(Extracted data entries)
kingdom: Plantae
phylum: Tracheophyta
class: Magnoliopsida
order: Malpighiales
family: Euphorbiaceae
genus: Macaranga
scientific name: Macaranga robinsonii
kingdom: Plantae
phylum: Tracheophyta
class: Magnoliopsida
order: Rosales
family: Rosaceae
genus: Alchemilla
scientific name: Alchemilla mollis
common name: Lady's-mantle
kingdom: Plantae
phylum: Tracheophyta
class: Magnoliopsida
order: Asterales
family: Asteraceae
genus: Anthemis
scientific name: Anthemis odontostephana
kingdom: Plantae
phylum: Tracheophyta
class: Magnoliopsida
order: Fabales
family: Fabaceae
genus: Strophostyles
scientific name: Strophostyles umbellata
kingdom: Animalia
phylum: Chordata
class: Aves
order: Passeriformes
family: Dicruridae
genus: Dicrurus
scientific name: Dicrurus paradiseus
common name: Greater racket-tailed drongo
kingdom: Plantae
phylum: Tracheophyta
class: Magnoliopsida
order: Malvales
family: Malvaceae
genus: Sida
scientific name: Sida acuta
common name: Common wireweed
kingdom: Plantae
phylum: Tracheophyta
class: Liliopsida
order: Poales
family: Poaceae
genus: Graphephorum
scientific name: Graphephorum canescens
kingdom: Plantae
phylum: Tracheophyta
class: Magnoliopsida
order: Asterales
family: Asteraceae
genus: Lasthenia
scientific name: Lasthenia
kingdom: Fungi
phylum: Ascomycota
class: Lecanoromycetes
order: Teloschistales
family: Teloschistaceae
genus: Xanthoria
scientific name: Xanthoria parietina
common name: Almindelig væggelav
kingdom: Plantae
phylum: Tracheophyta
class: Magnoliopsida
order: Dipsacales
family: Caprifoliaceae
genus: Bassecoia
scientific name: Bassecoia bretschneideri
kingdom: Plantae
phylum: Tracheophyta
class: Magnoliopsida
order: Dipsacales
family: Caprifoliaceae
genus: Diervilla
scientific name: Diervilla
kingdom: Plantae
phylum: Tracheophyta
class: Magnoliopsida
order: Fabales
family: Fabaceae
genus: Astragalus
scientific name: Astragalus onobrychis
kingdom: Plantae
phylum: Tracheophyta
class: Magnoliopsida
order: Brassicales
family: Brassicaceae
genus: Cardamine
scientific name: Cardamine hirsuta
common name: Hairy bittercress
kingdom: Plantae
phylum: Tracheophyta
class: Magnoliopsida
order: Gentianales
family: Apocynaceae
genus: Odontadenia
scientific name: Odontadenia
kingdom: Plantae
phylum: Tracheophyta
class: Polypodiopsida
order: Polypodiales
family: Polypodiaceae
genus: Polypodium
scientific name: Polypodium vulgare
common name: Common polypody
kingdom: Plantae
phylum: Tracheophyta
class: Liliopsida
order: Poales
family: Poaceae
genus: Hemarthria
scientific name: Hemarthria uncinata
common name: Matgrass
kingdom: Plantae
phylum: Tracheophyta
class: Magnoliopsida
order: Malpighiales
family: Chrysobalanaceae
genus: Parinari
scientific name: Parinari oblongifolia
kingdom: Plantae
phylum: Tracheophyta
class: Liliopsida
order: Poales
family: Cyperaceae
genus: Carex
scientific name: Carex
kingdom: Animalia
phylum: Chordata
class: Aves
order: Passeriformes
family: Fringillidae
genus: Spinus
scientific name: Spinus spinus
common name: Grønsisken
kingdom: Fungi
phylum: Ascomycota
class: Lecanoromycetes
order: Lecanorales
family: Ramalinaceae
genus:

CHALLENGE -
Could you arrange the record lines from the line with "scientific name: Odontadenia" to the line with "scientific name: Hemarthria uncinata", both included, as a Markdown table with the columns Row and Record line? Leave out any blank lines.

TASK RESPONSE -
| Row | Record line |
|---|---|
| 1 | scientific name: Odontadenia |
| 2 | kingdom: Plantae |
| 3 | phylum: Tracheophyta |
| 4 | class: Polypodiopsida |
| 5 | order: Polypodiales |
| 6 | family: Polypodiaceae |
| 7 | genus: Polypodium |
| 8 | scientific name: Polypodium vulgare |
| 9 | common name: Common polypody |
| 10 | kingdom: Plantae |
| 11 | phylum: Tracheophyta |
| 12 | class: Liliopsida |
| 13 | order: Poales |
| 14 | family: Poaceae |
| 15 | genus: Hemarthria |
| 16 | scientific name: Hemarthria uncinata |